As data on student progress become more robust and easier to gather, more and more colleges are “nudging” students, prompting them to make decisions that will help them stay on track and graduate. We — an academic administrator and a company leader — have worked at the forefront of nudging in higher education since 2012 and are thrilled to see its widespread embrace as a student-success strategy.
Yet we are concerned that colleges are equipped with plenty of data but not enough guidance about how to use that information effectively in reaching out to students.
The job is becoming more professionalized, holistic, and high tech. But colleges are just beginning to learn how to use new masses of data to help their students thrive.
Over the past several years, the University of Washington at Tacoma has used predictive analytics and early-alert and student-nudging tools that align with known student-success strategies. The university has put a lot of thought into how best to act on the real-time student data that those tools produce. Its partnership with Persistence Plus, which supports students with personalized text-message nudges throughout the academic year, has seen consistently strong results — including a study that found a six-percentage-point increase in graduation for the students most at risk of dropping out.
Our experience has led us to offer five key questions that colleges should ask themselves about their efforts to nudge students.
Does the intervention address the actual student challenge? Thoughtfully prompting students to complete important milestones to graduation can be helpful, but to be truly effective, interventions must target the underlying reasons that more students aren’t completing these activities on their own. For example, one college had gently encouraged students who were close to completion to complete their graduation applications. However, it was found that some students did not know if they were actually eligible to graduate.
The fix was not a simple intervention but rather the more complex work of improving the institution’s degree-audit process so students understood their eligibility for graduation. In another case, here at Tacoma, a registration outreach revealed that students mistakenly thought that they were ineligible to file for graduation if they had taken out emergency loans.
Do the data that prompt an intervention make sense and tell the complete story? One can still make mistakes, even when constructing thoughtful prompts. At Tacoma, outreach through our analytics system to students not registered for the next term didn’t take into consideration that some students graduate in the winter quarter. Because registration and graduation-process data were separate, the nudge mistakenly included those students poised to graduate and caused a few of them to worriedly ask if their paperwork had been rejected. We learned that it is important for the team selecting data to drive interventions to be familiar with the graduation process and be made up of people who hold a diversity of roles.

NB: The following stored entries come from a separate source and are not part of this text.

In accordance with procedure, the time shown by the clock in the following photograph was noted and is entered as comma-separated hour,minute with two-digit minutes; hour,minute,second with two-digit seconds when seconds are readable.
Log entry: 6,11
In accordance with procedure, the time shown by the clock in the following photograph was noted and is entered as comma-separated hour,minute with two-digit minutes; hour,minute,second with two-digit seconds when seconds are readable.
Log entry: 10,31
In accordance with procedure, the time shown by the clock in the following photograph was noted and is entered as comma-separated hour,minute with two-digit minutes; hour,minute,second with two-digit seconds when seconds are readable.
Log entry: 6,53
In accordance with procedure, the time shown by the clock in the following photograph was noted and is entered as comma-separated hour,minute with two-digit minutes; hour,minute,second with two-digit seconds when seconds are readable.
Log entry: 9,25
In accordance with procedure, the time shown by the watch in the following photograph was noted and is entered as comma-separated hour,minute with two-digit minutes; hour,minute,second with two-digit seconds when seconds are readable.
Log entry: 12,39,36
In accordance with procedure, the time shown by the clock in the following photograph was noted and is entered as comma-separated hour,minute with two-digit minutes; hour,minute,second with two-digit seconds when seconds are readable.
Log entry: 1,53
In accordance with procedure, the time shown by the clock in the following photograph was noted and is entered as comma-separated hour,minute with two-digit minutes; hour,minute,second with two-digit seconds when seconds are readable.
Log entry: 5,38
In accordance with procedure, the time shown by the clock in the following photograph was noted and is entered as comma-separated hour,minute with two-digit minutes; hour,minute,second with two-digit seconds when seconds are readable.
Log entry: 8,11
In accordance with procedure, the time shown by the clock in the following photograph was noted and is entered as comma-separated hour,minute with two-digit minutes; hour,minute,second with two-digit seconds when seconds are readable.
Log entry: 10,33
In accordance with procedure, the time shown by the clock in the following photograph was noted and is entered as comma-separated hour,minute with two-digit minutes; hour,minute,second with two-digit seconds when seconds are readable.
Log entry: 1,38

Does the intervention effectively use evidence-based practices such as behavioral science? Thoughtful use of behavioral science offers a number of strategies that — without being punitive, clueless, or coercive — can help students to follow through on their intentions. For instance, a nudge encouraging students to seek tutoring can couch this behavior as an expected college norm rather than as stigmatizing. An intervention that promotes a view of science as collaborative and engaging can help students persist in STEM majors.
If a nudging effort is to be effective, the design team should include experts in social psychology and student interventions. Don’t leave content solely to your IT staff or registrar.
Do interventions consider student challenges that may not show up in early-alert systems? Traditionally, early-alert systems rely on flags, often from the faculty, about a poor grade or missed class. While those are important, they don’t capture the more nuanced reasons that students can suddenly fall off track. Interactive nudging can respond to different kinds of data that may predict withdrawal from college, such as students’ motivation levels, a lack of social fit, or home and life challenges that threaten to derail their progress.
A study at the University of Washington revealed that only 22 percent of lower-division students leave because of any academic distress. They disappear for diverse reasons, often as a result of temporary crises that the university could have helped to mitigate. Nudges can help students stay in college by connecting them to services that support them, such as food pantries, housing aid, and child care when they most need it.
Is the intervention nuanced to reflect the needs of different student populations? Nontraditional students — now the majority of U.S. college enrollment — can have a swirl of characteristics: first-generation, military, underrepresented minorities, part-time, first year, mothers, Pell Grant recipients. Often they feel alone or like outsiders. They can become the high-achieving students who don’t return, with lingering debt and without a degree. But studies have shown that brief interventions can reframe their perspective on college. Using nudges that target the specific needs and strengths of these different populations and the campus resources that are available to them can let students know they’re seen and can foster an internal sense of belonging that leads to degree completion.
Repeatedly, we’ve seen that learner analytics used to generate interventions, reminders, kudos, and nudges can have positive impacts on student success. Insights from the students themselves have helped us tailor our interventions to better meet their needs and be more efficient with our time and resources. The obligation that comes with knowing which students are at risk means that we cannot continue the status quo of failing to extend the right supports to a new population of college students. Consider this a nudge.